The district court in its opinion stated that in Puerto Rico the entire network of public roads, primary, secondary and tertiary, is "an existing instrumentality of interstate commerce." The court concluded "that any public road constructed in Puerto Rico both is a part of, and improves the functioning of the existing instrumentality of interstate commerce." 176 F. Supp. 889, 891.
The highways in these cases involved new construction. The Supreme Court, however, in Mitchell v. C.W. Vollmer Co., 1955, 349 U.S. 427, 75 S.Ct. 860, 861, 99 L.Ed. 1196, rejected the "new construction" exception to the provision "engaged in commerce." See also Mitchell v. H.B. Zachry Co., 1960, 362 U.S. 310, at page 319, 80 S.Ct. 739, at page 745, 4 L.Ed.2d 753. The Court stated in Vollmer that the test is "whether the work is so directly and vitally related to the functioning of an instrumentality or facility of interstate commerce as to be, in practical effect, a part of it, rather than isolated, local activity * * * [T]he work of improving existing facilities of interstate commerce, involved in the present case, falls in the same category, [activity in commerce]." Supra, 349 U.S. at pages 429-430, 75 S. Ct. at page 862.

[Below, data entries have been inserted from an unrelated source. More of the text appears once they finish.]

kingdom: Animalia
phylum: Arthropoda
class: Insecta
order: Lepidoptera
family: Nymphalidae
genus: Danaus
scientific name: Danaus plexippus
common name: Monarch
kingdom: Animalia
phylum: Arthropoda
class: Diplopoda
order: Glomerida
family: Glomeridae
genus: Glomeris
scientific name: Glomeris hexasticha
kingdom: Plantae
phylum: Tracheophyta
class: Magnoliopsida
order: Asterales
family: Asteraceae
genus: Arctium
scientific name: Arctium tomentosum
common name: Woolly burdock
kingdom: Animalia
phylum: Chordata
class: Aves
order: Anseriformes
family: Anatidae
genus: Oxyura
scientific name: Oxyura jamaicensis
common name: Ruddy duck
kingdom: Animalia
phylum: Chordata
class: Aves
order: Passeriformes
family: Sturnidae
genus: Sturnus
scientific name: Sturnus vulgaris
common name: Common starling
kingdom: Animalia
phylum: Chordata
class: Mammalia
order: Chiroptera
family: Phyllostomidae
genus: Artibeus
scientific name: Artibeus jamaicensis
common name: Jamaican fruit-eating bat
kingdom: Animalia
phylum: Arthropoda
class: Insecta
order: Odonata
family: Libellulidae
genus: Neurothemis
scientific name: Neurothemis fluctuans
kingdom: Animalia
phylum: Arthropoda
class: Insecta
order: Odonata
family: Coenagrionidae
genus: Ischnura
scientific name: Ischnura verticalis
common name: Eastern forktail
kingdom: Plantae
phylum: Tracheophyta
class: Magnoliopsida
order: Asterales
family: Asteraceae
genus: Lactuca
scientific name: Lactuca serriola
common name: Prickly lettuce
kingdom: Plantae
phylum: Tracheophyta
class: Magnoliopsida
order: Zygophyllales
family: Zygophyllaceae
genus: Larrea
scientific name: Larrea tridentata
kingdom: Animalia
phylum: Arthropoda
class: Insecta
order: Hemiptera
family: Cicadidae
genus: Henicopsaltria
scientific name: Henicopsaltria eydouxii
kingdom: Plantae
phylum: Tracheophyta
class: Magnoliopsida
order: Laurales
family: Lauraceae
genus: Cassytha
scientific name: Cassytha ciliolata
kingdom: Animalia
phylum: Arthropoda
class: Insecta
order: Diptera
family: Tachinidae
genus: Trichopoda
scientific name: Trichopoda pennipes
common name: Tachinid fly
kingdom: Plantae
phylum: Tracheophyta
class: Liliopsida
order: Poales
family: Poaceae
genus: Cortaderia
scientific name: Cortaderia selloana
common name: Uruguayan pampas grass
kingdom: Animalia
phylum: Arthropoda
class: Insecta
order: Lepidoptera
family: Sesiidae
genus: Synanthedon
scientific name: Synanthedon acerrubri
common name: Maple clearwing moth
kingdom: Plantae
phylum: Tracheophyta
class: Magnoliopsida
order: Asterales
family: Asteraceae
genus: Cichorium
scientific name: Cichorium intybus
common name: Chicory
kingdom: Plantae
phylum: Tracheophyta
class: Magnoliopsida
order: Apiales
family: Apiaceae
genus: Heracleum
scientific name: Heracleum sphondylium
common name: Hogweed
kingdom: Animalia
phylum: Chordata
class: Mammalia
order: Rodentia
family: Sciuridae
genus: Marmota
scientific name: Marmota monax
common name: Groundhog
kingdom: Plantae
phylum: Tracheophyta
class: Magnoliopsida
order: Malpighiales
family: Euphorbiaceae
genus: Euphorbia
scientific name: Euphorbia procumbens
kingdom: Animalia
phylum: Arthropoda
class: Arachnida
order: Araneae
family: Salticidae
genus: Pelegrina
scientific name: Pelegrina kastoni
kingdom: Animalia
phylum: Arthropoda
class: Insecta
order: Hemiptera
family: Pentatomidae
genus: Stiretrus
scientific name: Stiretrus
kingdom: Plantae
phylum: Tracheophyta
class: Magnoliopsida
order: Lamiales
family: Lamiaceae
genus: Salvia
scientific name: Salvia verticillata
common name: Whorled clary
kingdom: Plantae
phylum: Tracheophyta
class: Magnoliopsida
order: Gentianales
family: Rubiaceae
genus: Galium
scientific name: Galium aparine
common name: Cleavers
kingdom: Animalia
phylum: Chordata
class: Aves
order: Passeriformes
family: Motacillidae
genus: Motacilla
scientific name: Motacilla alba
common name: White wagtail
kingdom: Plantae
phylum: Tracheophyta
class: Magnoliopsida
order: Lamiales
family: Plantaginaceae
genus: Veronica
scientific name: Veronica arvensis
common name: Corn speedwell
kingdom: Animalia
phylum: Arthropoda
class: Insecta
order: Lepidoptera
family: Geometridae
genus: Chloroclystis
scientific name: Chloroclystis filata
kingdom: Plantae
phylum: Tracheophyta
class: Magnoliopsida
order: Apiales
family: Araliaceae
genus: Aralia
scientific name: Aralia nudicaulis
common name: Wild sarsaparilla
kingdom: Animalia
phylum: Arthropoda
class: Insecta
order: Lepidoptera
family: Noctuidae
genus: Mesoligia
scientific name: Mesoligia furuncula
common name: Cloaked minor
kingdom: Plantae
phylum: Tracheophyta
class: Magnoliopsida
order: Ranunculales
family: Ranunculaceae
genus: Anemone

The proper standard under the Supreme Court's "practical considerations" test is whether "the project when completed, is intended to and will serve as an important, definite addition to, or improvement of, existing identifiable instrumentalities and thus facilitate the flow of commerce * * *" If so "the necessity for a future connection will not be decisive." Archer v. Brown Root, Inc., 5 Cir., 241 F.2d 663, at page 667, certiorari denied 1957, 355 U.S. 825, 78 S.Ct. 33, 2 L.Ed.2d 39.
The Supreme Court has stated that the purpose of the FLSA was to extend federal control "throughout the farthest reaches of the channels of interstate commerce." Walling v. Jacksonville Paper Co., 1943, 317 U.S. 564 at page 567, 63 S.Ct. 332, at page 335, 87 L.Ed. 460. See also Mitchell v. H.B. Zachry Co., supra, 362 U.S. at page 320, 80 S.Ct. at page 745.
On the records in the instant cases, it is unnecessary for us to adopt the district court's broad determination that the construction of any public road in Puerto Rico is covered by the Act in order to affirm its decision. The stipulations afford substantial support for the district court's holding that the employees constructing these roads are covered by the Act.
A further contention of the defendants is that the district court abused its discretionary power by granting the injunctions against them. In view of the admitted intent of defendants to continue in the business of highway construction in the future and of the possibility on similar future construction of asserting the same argument that the construction is not covered by the Act, we cannot say that the granting of the injunctions was an abuse of the trial court's discretion. See Mitchell v. Hodges Contracting Company, 5 Cir., 1956, 238 F.2d 380.
Judgment will be entered affirming the judgments of the district court.